PHOENIX, Ariz. (Legal Newsline) - Arizona Attorney General Terry Goddard has filed a lawsuit against three Florida men for allegedly advertising at least 47 fictitious locksmith businesses in the Tucson Yellow Pages.
David Sasson and David Peer, both of Clearwater, Fla., and Gilad Gill of Bronx, New York, are alleged to have advertised the fictitiouses businesses. When called, they would redirect consumers to a call center in Clearwater, Fla., and a local agent in Arizona would then be contacted by the call center to respond to the original call and perform the services requested, it is alleged.
Goddard's complaint alleges that the defendants -- by falsely representing that consumers had the option of contacting numerous locksmithing companies, falsely representing their businesses' locations and falsely representing membership in the Associated Locksmiths of America -- were in violation of the Arizona Consumer Fraud Act.
Gill had been a member of the Associated Locksmiths of America until his membership was revoked in Dec. 2005, but Goddard's complaint alleges that he continued to the use logo until July 2007. Documents also show that Gill included the Association of Locksmiths of America's logo in advertisements for Priceline Locksmith, Goddard says.
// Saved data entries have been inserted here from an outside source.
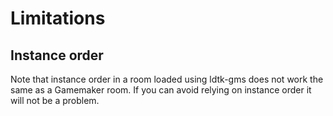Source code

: # Limitations

## Instance order
Note that instance order in a room loaded using ldtk-gms does not work the same as a Gamemaker room.
If you can avoid relying on instance order it will not be a problem.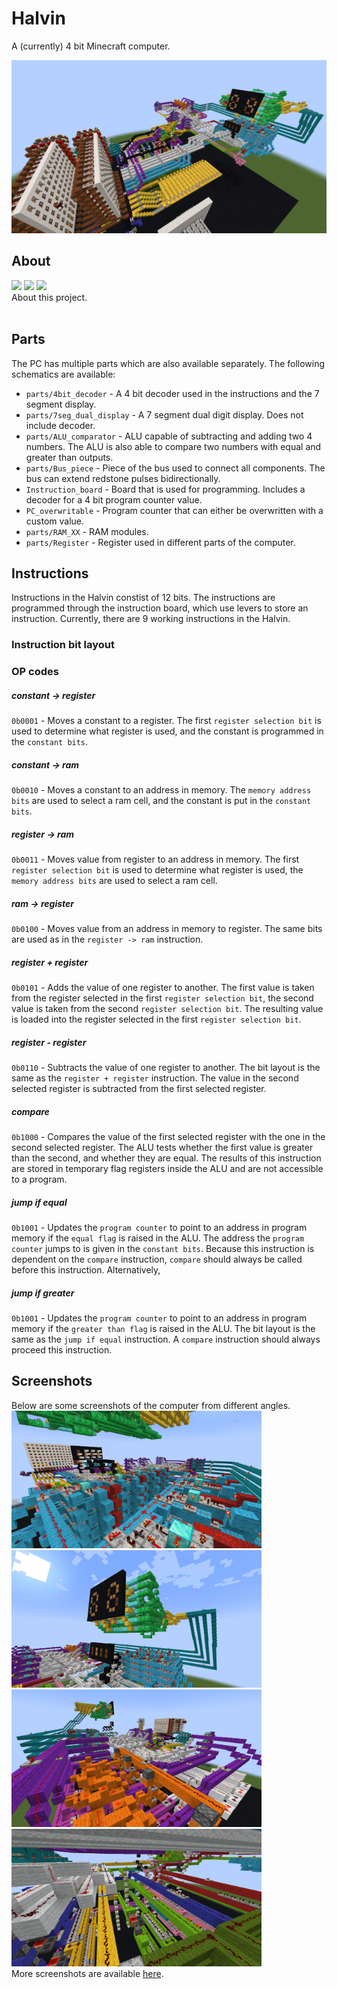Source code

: # Halvin
A (currently) 4 bit Minecraft computer.

<img alt="PC Overview" src="img/pc-main.png">

## About
<img src="https://img.shields.io/badge/build-passing-brightgreen" /> <img src="https://img.shields.io/badge/coverage-78%25-yellowgreen" /> <img src="https://img.shields.io/badge/contributors-4-brightgreen" /><br>
About this project.<br><br>

## Parts
The PC has multiple parts which are also available separately. The following schematics are available:
- `parts/4bit_decoder` - A 4 bit decoder used in the instructions and the 7 segment display.
- `parts/7seg_dual_display` - A 7 segment dual digit display. Does not include decoder.
- `parts/ALU_comparator` - ALU capable of subtracting and adding two 4 numbers. The ALU is also able to compare two numbers with equal and greater than outputs.
- `parts/Bus_piece` - Piece of the bus used to connect all components. The bus can extend redstone pulses bidirectionally.
- `Instruction_board` - Board that is used for programming. Includes a decoder for a 4 bit program counter value.
- `PC_overwritable` - Program counter that can either be overwritten with a custom value.
- `parts/RAM_XX` - RAM modules.
- `parts/Register` - Register used in different parts of the computer.

## Instructions
Instructions in the Halvin constist of 12 bits. The instructions are programmed through the instruction board, which use levers to store an instruction. Currently, there are 9 working instructions in the Halvin.

### Instruction bit layout

### OP codes

##### constant -> register
`0b0001` - Moves a constant to a register. The first `register selection bit` is used to determine what register is used, and the constant is programmed in the `constant bits`.
##### constant -> ram 
`0b0010` - Moves a constant to an address in memory. The `memory address bits` are used to select a ram cell, and the constant is put in the `constant bits`.
##### register -> ram 
`0b0011` - Moves value from register to an address in memory. The first `register selection bit` is used to determine what register is used, the `memory address bits` are used to select a ram cell.
##### ram -> register 
`0b0100` - Moves value from an address in memory to register. The same bits are used as in the `register -> ram` instruction.
##### register + register
`0b0101` - Adds the value of one register to another. The first value is taken from the register selected in the first `register selection bit`, the second value is taken from the second `register selection bit`. The resulting value is loaded into the register selected in the first `register selection bit`.
##### register - register
`0b0110` - Subtracts the value of one register to another. The bit layout is the same as the `register + register` instruction. The value in the second selected register is subtracted from the first selected register.
##### compare
`0b1000` - Compares the value of the first selected register with the one in the second selected register. The ALU tests whether the first value is greater than the second, and whether they are equal. The results of this instruction are stored in temporary flag registers inside the ALU and are not accessible to a program.
##### jump if equal
`0b1001` - Updates the `program counter` to point to an address in program memory if the `equal flag` is raised in the ALU. The address the `program counter` jumps to is given in the `constant bits`. Because this instruction is dependent on the `compare` instruction, `compare` should always be called before this instruction. Alternatively, 
##### jump if greater
`0b1001` - Updates the `program counter` to point to an address in program memory if the `greater than flag` is raised in the ALU. The bit layout is the same as the `jump if equal` instruction. A `compare` instruction should always proceed this instruction.





## Screenshots
<p>Below are some screenshots of the computer from different angles.<br>
  <img alt="PC RAM" src="img/pc-ram.png" width="400">
  <img alt="PC Screens" src="img/pc-digit-binary-screens.png" width="400">
  <img alt="PC ALU" src="img/pc-alu-and-bus.png" width="400">
  <img alt="PC Instructions" src="img/pc-instructions.png" width="400"><br>
  More screenshots are available <a href="https://github.com/gideon-pol/HalvinPC/wiki/Screenshots">here</a>.
</p>
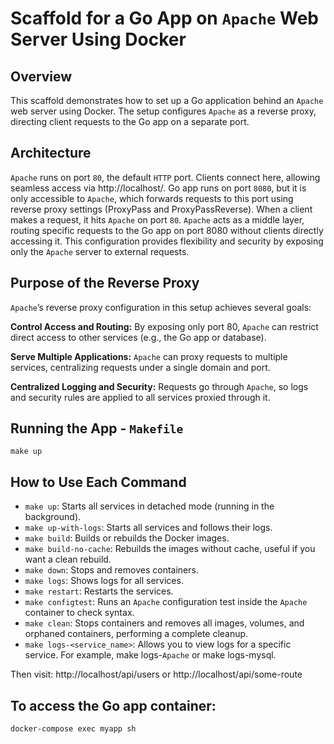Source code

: # Scaffold for a Go App on `Apache` Web Server Using Docker

## Overview

This scaffold demonstrates how to set up a Go application behind an `Apache` web server using Docker. The setup configures
`Apache` as a reverse proxy, directing client requests to the Go app on a separate port.

## Architecture

`Apache` runs on port `80`, the default `HTTP` port. Clients connect here, allowing seamless access via http://localhost/.
Go app runs on port `8080`, but it is only accessible to `Apache`, which forwards requests to this port using reverse proxy
settings (ProxyPass and ProxyPassReverse).
When a client makes a request, it hits `Apache` on port `80`. `Apache` acts as a middle layer, routing specific requests to
the Go app on port 8080 without clients directly accessing it. This configuration provides flexibility and security by
exposing only the `Apache` server to external requests.

## Purpose of the Reverse Proxy

`Apache`’s reverse proxy configuration in this setup achieves several goals:

**Control Access and Routing:** By exposing only port 80, `Apache` can restrict direct access to other services (e.g., the Go
app or database).

**Serve Multiple Applications:** `Apache` can proxy requests to multiple services, centralizing requests under a single domain
and port.

**Centralized Logging and Security:** Requests go through `Apache`, so logs and security rules are applied to all services
proxied through it.

## Running the App - `Makefile`

    make up

## How to Use Each Command
- `make up`: Starts all services in detached mode (running in the background).
- `make up-with-logs`: Starts all services and follows their logs.
- `make build`: Builds or rebuilds the Docker images.
- `make build-no-cache`: Rebuilds the images without cache, useful if you want a clean rebuild.
- `make down`: Stops and removes containers.
- `make logs`: Shows logs for all services.
- `make restart`: Restarts the services.
- `make configtest`: Runs an `Apache` configuration test inside the `Apache` container to check syntax.
- `make clean`: Stops containers and removes all images, volumes, and orphaned containers, performing a complete cleanup.
- `make logs-<service_name>`: Allows you to view logs for a specific service. For example, make logs-`Apache` or make logs-mysql.

Then visit: http://localhost/api/users or http://localhost/api/some-route

## To access the Go app container:

    docker-compose exec myapp sh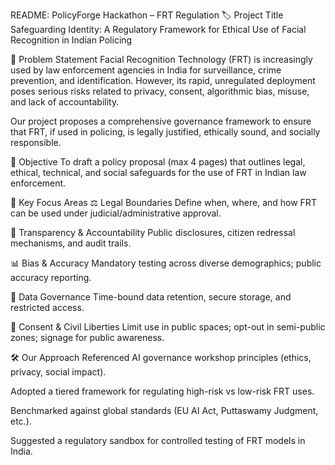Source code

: README: PolicyForge Hackathon – FRT Regulation
🏷️ Project Title
Safeguarding Identity: A Regulatory Framework for Ethical Use of Facial Recognition in Indian Policing

🧠 Problem Statement
Facial Recognition Technology (FRT) is increasingly used by law enforcement agencies in India for surveillance, crime prevention, and identification. However, its rapid, unregulated deployment poses serious risks related to privacy, consent, algorithmic bias, misuse, and lack of accountability.

Our project proposes a comprehensive governance framework to ensure that FRT, if used in policing, is legally justified, ethically sound, and socially responsible.

🎯 Objective
To draft a policy proposal (max 4 pages) that outlines legal, ethical, technical, and social safeguards for the use of FRT in Indian law enforcement.

📑 Key Focus Areas
⚖️ Legal Boundaries
Define when, where, and how FRT can be used under judicial/administrative approval.

🧾 Transparency & Accountability
Public disclosures, citizen redressal mechanisms, and audit trails.

📊 Bias & Accuracy
Mandatory testing across diverse demographics; public accuracy reporting.

🔐 Data Governance
Time-bound data retention, secure storage, and restricted access.

🧍 Consent & Civil Liberties
Limit use in public spaces; opt-out in semi-public zones; signage for public awareness.

🛠️ Our Approach
Referenced AI governance workshop principles (ethics, privacy, social impact).

Adopted a tiered framework for regulating high-risk vs low-risk FRT uses.

Benchmarked against global standards (EU AI Act, Puttaswamy Judgment, etc.).

Suggested a regulatory sandbox for controlled testing of FRT models in India.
"Arizonans have the right to be treated fairly by companies that want their business," Goddard said. "I appreciate the cooperation in this case by the Associated Locksmiths of America. When businesses play by the rules, the market is more competitive and consumers win."
Goddard's lawsuit seeks full restitution for victims of the defendants' ploy as well as a fine of up to $10,000 for each violation of the Consumer Fraud Act.